Hi, sure thing. I'm pulling in docker logs, using the kubernetes filter to enrich them, grepping out the ones without a given annotation and then using that annotation for the kinesis stream name.
@type tail
@id in_tail_container_logs
path /var/log/containers/*.log
pos_file /var/log/fluentd-containers.log.pos
tag kubernetes.*
read_from_head true
<parse>
@type "#{ENV['FLUENT_CONTAINER_TAIL_PARSER_TYPE'] || 'json'}"
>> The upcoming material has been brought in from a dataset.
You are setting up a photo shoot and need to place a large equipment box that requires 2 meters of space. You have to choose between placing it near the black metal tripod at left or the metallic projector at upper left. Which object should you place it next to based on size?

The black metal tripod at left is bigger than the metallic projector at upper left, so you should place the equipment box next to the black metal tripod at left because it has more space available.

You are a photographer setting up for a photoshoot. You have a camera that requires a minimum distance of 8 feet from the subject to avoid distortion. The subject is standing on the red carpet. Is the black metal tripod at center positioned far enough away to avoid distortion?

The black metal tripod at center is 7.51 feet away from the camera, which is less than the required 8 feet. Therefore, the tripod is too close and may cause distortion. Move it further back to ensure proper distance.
time_format %Y-%m-%dT%H:%M:%S.%NZ
</parse>
</source>
<filter kubernetes.**>
@type kubernetes_metadata
@id filter_kube_metadata
annotation_match [".*"]
</filter>
<filter kubernetes.**>
@type grep
<regexp>
key $.kubernetes.annotations.kinesis_stream
pattern /.+/
</regexp>
</filter>
<match kubernetes.**>
@type kinesis_streams
@id out_kinesis_streams
region "#{ENV['FLUENT_KINESIS_STREAMS_REGION'] || nil}"
aws_key_id "#{ENV['FLUENT_KINESIS_AWS_KEY_ID'] || nil}"
aws_sec_key "#{ENV['FLUENT_KINESIS_AWS_SEC_KEY'] || nil}"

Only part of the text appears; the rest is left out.